Delayed processing of messages from devices

Minor Resolved View vendor source →

Esper.io experienced a minor incident on March 2, 2024 affecting Esper Systems, lasting 18h 50m. The incident has been resolved; the full update timeline is below.

Started
Mar 02, 2024, 04:49 PM UTC
Resolved
Mar 03, 2024, 11:39 AM UTC
Duration
18h 50m
Detected by Pingoru
Mar 02, 2024, 04:49 PM UTC

Affected components

Esper Systems

Update timeline

  1. identified Mar 02, 2024, 04:49 PM UTC

    Our team has identified an issue causing degraded performance in message processing from devices. These messages include device status update, telemetry and command updates. We’re working to resolve it. Which services are affected? API: No Console: Yes (delayed last seen, incorrect online/offline status, delayed graphs and alerts). All other console operations are working as expected. Devices: No (device operations continue to work as expected)

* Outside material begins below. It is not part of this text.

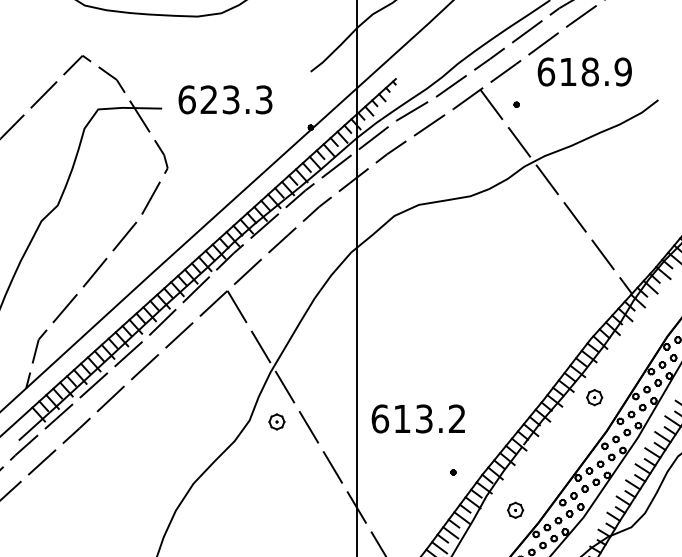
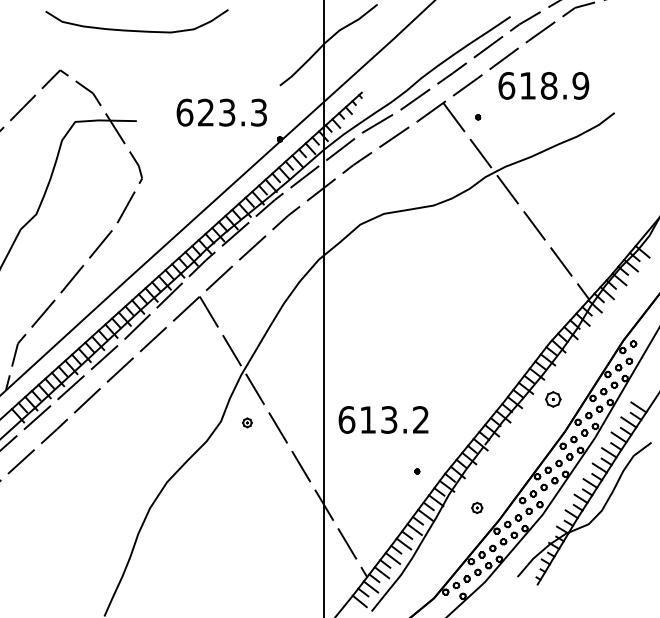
text: (225, 99) -> (221, 112), moved
part: (277, 421) -> (247, 422), size x0.6
part: (515, 509) -> (477, 507), size x0.7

  2. identified Mar 02, 2024, 05:39 PM UTC

    We've identified the fix and working on deploying this for all customers. The problems was with one of our message processing systems which had slowed down and caused the lag.

  3. identified Mar 02, 2024, 10:26 PM UTC

    We have rolled out the fix for most of the customers and the message processing lag is steadily going down. Some customers will continue to see delays in Last Seen, Online/Offline Status, and Command processing till the lag comes to 0. We've also scaled up the infrastructure to speed up the process.

  4. monitoring Mar 03, 2024, 09:54 AM UTC

    We no longer see delayed processing of messages. We're continuing to monitor.

  5. resolved Mar 03, 2024, 11:39 AM UTC

    This incident has been resolved.